*Dataset records*

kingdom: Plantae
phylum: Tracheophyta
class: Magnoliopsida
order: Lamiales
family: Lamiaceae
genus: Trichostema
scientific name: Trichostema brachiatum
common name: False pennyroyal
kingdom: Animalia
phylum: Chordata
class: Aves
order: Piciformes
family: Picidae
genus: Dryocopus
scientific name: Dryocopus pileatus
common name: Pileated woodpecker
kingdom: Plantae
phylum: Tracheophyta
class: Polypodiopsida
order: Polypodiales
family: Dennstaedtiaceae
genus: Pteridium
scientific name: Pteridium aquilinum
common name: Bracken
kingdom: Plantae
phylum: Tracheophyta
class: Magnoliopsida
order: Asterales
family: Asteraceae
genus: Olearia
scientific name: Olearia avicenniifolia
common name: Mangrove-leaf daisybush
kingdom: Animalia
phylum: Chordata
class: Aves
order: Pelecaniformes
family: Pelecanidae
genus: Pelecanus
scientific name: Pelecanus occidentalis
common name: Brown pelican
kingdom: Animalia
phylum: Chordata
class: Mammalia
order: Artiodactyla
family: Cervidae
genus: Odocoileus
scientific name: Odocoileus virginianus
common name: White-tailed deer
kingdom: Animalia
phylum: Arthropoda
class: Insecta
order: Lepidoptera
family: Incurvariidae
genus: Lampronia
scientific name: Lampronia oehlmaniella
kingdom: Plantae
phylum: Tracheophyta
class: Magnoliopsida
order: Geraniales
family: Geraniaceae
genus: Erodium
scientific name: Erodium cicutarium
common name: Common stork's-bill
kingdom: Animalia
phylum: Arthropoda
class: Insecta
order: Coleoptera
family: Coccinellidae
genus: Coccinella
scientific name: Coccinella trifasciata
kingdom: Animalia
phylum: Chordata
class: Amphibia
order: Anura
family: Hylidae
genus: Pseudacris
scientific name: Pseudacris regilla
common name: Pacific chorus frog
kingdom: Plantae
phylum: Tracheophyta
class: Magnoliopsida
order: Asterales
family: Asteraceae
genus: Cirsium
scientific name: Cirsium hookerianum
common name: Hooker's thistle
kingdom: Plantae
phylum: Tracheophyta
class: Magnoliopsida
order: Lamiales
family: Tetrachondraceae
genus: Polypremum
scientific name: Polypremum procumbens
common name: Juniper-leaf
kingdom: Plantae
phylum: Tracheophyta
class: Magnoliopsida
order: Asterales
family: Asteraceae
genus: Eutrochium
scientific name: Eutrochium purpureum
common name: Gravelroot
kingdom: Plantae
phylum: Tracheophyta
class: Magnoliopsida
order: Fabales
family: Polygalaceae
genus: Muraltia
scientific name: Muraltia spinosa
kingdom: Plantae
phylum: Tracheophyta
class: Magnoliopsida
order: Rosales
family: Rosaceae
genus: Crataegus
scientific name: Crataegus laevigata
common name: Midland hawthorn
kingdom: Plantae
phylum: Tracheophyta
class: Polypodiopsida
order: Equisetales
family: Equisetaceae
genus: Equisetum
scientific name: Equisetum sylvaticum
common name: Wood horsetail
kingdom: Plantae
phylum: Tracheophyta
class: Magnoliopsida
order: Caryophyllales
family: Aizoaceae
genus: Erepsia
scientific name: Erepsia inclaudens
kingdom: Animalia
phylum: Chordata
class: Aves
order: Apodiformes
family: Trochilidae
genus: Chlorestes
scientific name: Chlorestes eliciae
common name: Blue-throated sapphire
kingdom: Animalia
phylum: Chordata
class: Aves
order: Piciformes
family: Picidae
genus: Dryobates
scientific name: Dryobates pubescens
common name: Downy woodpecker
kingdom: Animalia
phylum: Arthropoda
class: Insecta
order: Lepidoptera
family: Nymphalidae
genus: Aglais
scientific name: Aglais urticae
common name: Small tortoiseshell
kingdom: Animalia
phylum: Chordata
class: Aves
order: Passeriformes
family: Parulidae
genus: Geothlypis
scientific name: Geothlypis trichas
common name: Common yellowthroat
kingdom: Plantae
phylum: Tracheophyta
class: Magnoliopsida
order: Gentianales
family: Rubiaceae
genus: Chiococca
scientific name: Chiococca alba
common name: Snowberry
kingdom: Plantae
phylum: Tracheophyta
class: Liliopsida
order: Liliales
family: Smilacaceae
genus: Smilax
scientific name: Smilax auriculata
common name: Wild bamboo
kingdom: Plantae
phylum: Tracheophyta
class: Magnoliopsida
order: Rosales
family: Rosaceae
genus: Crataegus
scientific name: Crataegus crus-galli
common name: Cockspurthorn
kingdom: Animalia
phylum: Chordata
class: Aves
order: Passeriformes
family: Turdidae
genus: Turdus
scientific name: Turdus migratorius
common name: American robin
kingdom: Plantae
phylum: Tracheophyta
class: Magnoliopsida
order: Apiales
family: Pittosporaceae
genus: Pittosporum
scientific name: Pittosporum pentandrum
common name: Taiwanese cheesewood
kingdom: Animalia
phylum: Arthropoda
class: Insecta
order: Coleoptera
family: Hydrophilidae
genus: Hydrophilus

*Your instructions*
Switch every "scientific name" in the items above to "binomial name", and leave every other line unchanged.

*Answer below*
kingdom: Plantae
phylum: Tracheophyta
class: Magnoliopsida
order: Lamiales
family: Lamiaceae
genus: Trichostema
binomial name: Trichostema brachiatum
common name: False pennyroyal
kingdom: Animalia
phylum: Chordata
class: Aves
order: Piciformes
family: Picidae
genus: Dryocopus
binomial name: Dryocopus pileatus
common name: Pileated woodpecker
kingdom: Plantae
phylum: Tracheophyta
class: Polypodiopsida
order: Polypodiales
family: Dennstaedtiaceae
genus: Pteridium
binomial name: Pteridium aquilinum
common name: Bracken
kingdom: Plantae
phylum: Tracheophyta
class: Magnoliopsida
order: Asterales
family: Asteraceae
genus: Olearia
binomial name: Olearia avicenniifolia
common name: Mangrove-leaf daisybush
kingdom: Animalia
phylum: Chordata
class: Aves
order: Pelecaniformes
family: Pelecanidae
genus: Pelecanus
binomial name: Pelecanus occidentalis
common name: Brown pelican
kingdom: Animalia
phylum: Chordata
class: Mammalia
order: Artiodactyla
family: Cervidae
genus: Odocoileus
binomial name: Odocoileus virginianus
common name: White-tailed deer
kingdom: Animalia
phylum: Arthropoda
class: Insecta
order: Lepidoptera
family: Incurvariidae
genus: Lampronia
binomial name: Lampronia oehlmaniella
kingdom: Plantae
phylum: Tracheophyta
class: Magnoliopsida
order: Geraniales
family: Geraniaceae
genus: Erodium
binomial name: Erodium cicutarium
common name: Common stork's-bill
kingdom: Animalia
phylum: Arthropoda
class: Insecta
order: Coleoptera
family: Coccinellidae
genus: Coccinella
binomial name: Coccinella trifasciata
kingdom: Animalia
phylum: Chordata
class: Amphibia
order: Anura
family: Hylidae
genus: Pseudacris
binomial name: Pseudacris regilla
common name: Pacific chorus frog
kingdom: Plantae
phylum: Tracheophyta
class: Magnoliopsida
order: Asterales
family: Asteraceae
genus: Cirsium
binomial name: Cirsium hookerianum
common name: Hooker's thistle
kingdom: Plantae
phylum: Tracheophyta
class: Magnoliopsida
order: Lamiales
family: Tetrachondraceae
genus: Polypremum
binomial name: Polypremum procumbens
common name: Juniper-leaf
kingdom: Plantae
phylum: Tracheophyta
class: Magnoliopsida
order: Asterales
family: Asteraceae
genus: Eutrochium
binomial name: Eutrochium purpureum
common name: Gravelroot
kingdom: Plantae
phylum: Tracheophyta
class: Magnoliopsida
order: Fabales
family: Polygalaceae
genus: Muraltia
binomial name: Muraltia spinosa
kingdom: Plantae
phylum: Tracheophyta
class: Magnoliopsida
order: Rosales
family: Rosaceae
genus: Crataegus
binomial name: Crataegus laevigata
common name: Midland hawthorn
kingdom: Plantae
phylum: Tracheophyta
class: Polypodiopsida
order: Equisetales
family: Equisetaceae
genus: Equisetum
binomial name: Equisetum sylvaticum
common name: Wood horsetail
kingdom: Plantae
phylum: Tracheophyta
class: Magnoliopsida
order: Caryophyllales
family: Aizoaceae
genus: Erepsia
binomial name: Erepsia inclaudens
kingdom: Animalia
phylum: Chordata
class: Aves
order: Apodiformes
family: Trochilidae
genus: Chlorestes
binomial name: Chlorestes eliciae
common name: Blue-throated sapphire
kingdom: Animalia
phylum: Chordata
class: Aves
order: Piciformes
family: Picidae
genus: Dryobates
binomial name: Dryobates pubescens
common name: Downy woodpecker
kingdom: Animalia
phylum: Arthropoda
class: Insecta
order: Lepidoptera
family: Nymphalidae
genus: Aglais
binomial name: Aglais urticae
common name: Small tortoiseshell
kingdom: Animalia
phylum: Chordata
class: Aves
order: Passeriformes
family: Parulidae
genus: Geothlypis
binomial name: Geothlypis trichas
common name: Common yellowthroat
kingdom: Plantae
phylum: Tracheophyta
class: Magnoliopsida
order: Gentianales
family: Rubiaceae
genus: Chiococca
binomial name: Chiococca alba
common name: Snowberry
kingdom: Plantae
phylum: Tracheophyta
class: Liliopsida
order: Liliales
family: Smilacaceae
genus: Smilax
binomial name: Smilax auriculata
common name: Wild bamboo
kingdom: Plantae
phylum: Tracheophyta
class: Magnoliopsida
order: Rosales
family: Rosaceae
genus: Crataegus
binomial name: Crataegus crus-galli
common name: Cockspurthorn
kingdom: Animalia
phylum: Chordata
class: Aves
order: Passeriformes
family: Turdidae
genus: Turdus
binomial name: Turdus migratorius
common name: American robin
kingdom: Plantae
phylum: Tracheophyta
class: Magnoliopsida
order: Apiales
family: Pittosporaceae
genus: Pittosporum
binomial name: Pittosporum pentandrum
common name: Taiwanese cheesewood
kingdom: Animalia
phylum: Arthropoda
class: Insecta
order: Coleoptera
family: Hydrophilidae
genus: Hydrophilus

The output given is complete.